The plan in some universities is that each academic will record what he or she is doing every 15 minutes for three or more weeks: a form of self-scan sampling. This sounds like a bold, no-nonsense approach to obtaining the required information but, as an experienced observer of the behaviour of birds and academics, I anticipate a few snags.

Most academics already struggle to find enough hours in the day to do all they have to do. The additional burden of interrupting themselves every 15 minutes to note what they are doing is unlikely to be welcomed. Data collection will continue - 24/7 apparently - which at least is thorough, if hardly convenient (will staff get paid overtime?).
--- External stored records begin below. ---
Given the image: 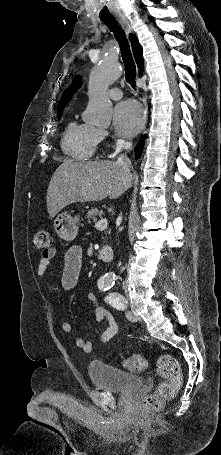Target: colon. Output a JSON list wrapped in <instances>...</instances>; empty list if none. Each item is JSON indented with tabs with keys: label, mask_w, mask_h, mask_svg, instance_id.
I'll use <instances>...</instances> for the list:
<instances>
[{
	"label": "colon",
	"mask_w": 221,
	"mask_h": 455,
	"mask_svg": "<svg viewBox=\"0 0 221 455\" xmlns=\"http://www.w3.org/2000/svg\"><path fill=\"white\" fill-rule=\"evenodd\" d=\"M52 236L46 227H38L33 237V245L37 249L47 250L51 247ZM124 366L131 372H142L147 368V360L139 354H132L124 360ZM157 373L163 378L155 392L143 402V408L148 411H157L165 402L171 400L182 384V377L178 360L172 355H161L157 359Z\"/></svg>",
	"instance_id": "obj_1"
}]
</instances>
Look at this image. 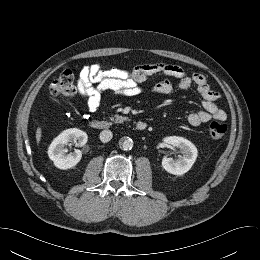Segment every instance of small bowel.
I'll use <instances>...</instances> for the list:
<instances>
[{"label": "small bowel", "instance_id": "1", "mask_svg": "<svg viewBox=\"0 0 260 260\" xmlns=\"http://www.w3.org/2000/svg\"><path fill=\"white\" fill-rule=\"evenodd\" d=\"M155 74H163L176 79L162 80L152 87V92L165 95L177 90H187L196 86L202 97L204 110L188 115L192 126H199L211 119L224 121L226 113L217 105L219 94L211 89L202 73L188 74L182 67L170 63H154L141 65L133 71L119 68L103 69L99 64L84 66L78 75L77 87L79 95L84 99L88 112L98 111L104 92L114 95L133 97L142 92V84Z\"/></svg>", "mask_w": 260, "mask_h": 260}]
</instances>
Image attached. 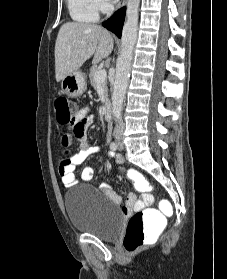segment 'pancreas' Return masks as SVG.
Listing matches in <instances>:
<instances>
[{
    "label": "pancreas",
    "mask_w": 227,
    "mask_h": 279,
    "mask_svg": "<svg viewBox=\"0 0 227 279\" xmlns=\"http://www.w3.org/2000/svg\"><path fill=\"white\" fill-rule=\"evenodd\" d=\"M99 69L97 67H92L89 73V78H90V82L91 85H93L95 88L98 87V84H100L101 88L104 91V97L106 102L108 101V88H107V80L105 79L102 82H97L95 81V74Z\"/></svg>",
    "instance_id": "1"
}]
</instances>
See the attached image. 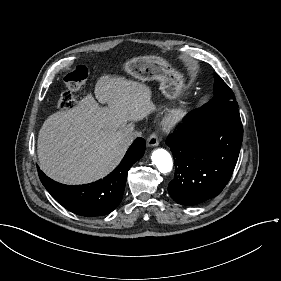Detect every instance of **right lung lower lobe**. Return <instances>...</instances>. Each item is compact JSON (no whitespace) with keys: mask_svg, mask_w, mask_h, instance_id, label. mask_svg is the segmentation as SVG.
<instances>
[{"mask_svg":"<svg viewBox=\"0 0 281 281\" xmlns=\"http://www.w3.org/2000/svg\"><path fill=\"white\" fill-rule=\"evenodd\" d=\"M145 151V140L137 139L128 149L116 169L95 183L70 186L58 183L38 169L42 184L60 204L71 212L85 216H104L112 212L121 202L131 166Z\"/></svg>","mask_w":281,"mask_h":281,"instance_id":"1","label":"right lung lower lobe"}]
</instances>
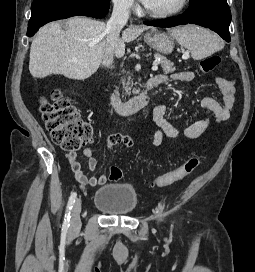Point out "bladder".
<instances>
[{
	"instance_id": "1",
	"label": "bladder",
	"mask_w": 255,
	"mask_h": 272,
	"mask_svg": "<svg viewBox=\"0 0 255 272\" xmlns=\"http://www.w3.org/2000/svg\"><path fill=\"white\" fill-rule=\"evenodd\" d=\"M93 205L107 215H129L138 205L137 191L129 183H109L98 188Z\"/></svg>"
}]
</instances>
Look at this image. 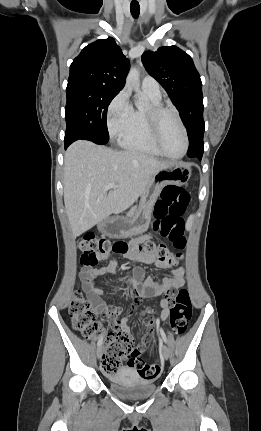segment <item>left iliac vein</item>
<instances>
[{"instance_id": "4c4485c4", "label": "left iliac vein", "mask_w": 261, "mask_h": 431, "mask_svg": "<svg viewBox=\"0 0 261 431\" xmlns=\"http://www.w3.org/2000/svg\"><path fill=\"white\" fill-rule=\"evenodd\" d=\"M161 351H162L163 357H164L166 360H168V359H169V357H170V352H169L168 347H167L166 345L162 344V345H161Z\"/></svg>"}]
</instances>
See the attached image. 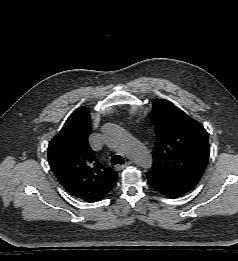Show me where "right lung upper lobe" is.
I'll return each instance as SVG.
<instances>
[{
    "mask_svg": "<svg viewBox=\"0 0 238 261\" xmlns=\"http://www.w3.org/2000/svg\"><path fill=\"white\" fill-rule=\"evenodd\" d=\"M87 107L76 109L48 148L49 164L60 184L86 202L102 199L116 184L117 172L102 165L88 144Z\"/></svg>",
    "mask_w": 238,
    "mask_h": 261,
    "instance_id": "obj_1",
    "label": "right lung upper lobe"
}]
</instances>
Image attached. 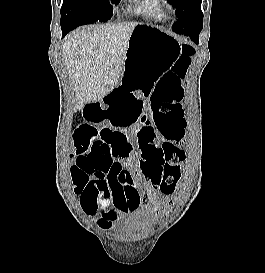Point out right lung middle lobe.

All genuine researchers are obsessed with accuracy. Sloppily collected data do not answer the question, or at worst generate erroneous results. In studies of human behaviour, it is well known that the self-reporting questionnaire is about as reliable as asking a bunch of school kids to mark their own maths tests and report their scores. It was precisely because of this problem that when the Wellcome Trust wanted to know about people's sexual habits to predict the true human and economic costs of HIV, they went to extraordinary lengths to avoid the problems associated with self-reporting.

All studies have constraints and no doubt the "every-15-minutes-for-several-weeks" approach has been carefully thought out in terms of providing enough data without being too disruptive. But this simply tells you how little whoever devised the system knows about their study species.

Your first week arrives. From now on, every 15 minutes, day and night, you'll record what you are doing, whatever you are doing: in the middle of lectures, while showing sixth-formers around, while trying to write a research paper at home in the evening. Come on, think about it. Is anyone really going to do this? They are simply too busy and will be irritated by an extra burden that has no obvious benefits. Even second-rate journals that send out e-questionnaires to ask whether their second-rate e-submission system is any good are smart enough to know that they have to offer a free prize draw to have any hope of getting a response.

So what will happen? Either the forms won't be completed or more likely (because academics are basically nice and they won't want to disappoint) they will make up the data at the end of the week. In other words, this is an utterly pointless exercise. What is so tragic is that there is a perfectly simple solution to obtaining accurate time budget data, and it is exactly what Goodall did for her beloved chimpanzees. She employed a handful of researchers to move from troop to troop, efficiently scan-sampling as they went. What she never did was to ask the chimpanzees to fill in their own forms.

Tim Birkhead is professor of behavioural ecology at Sheffield University.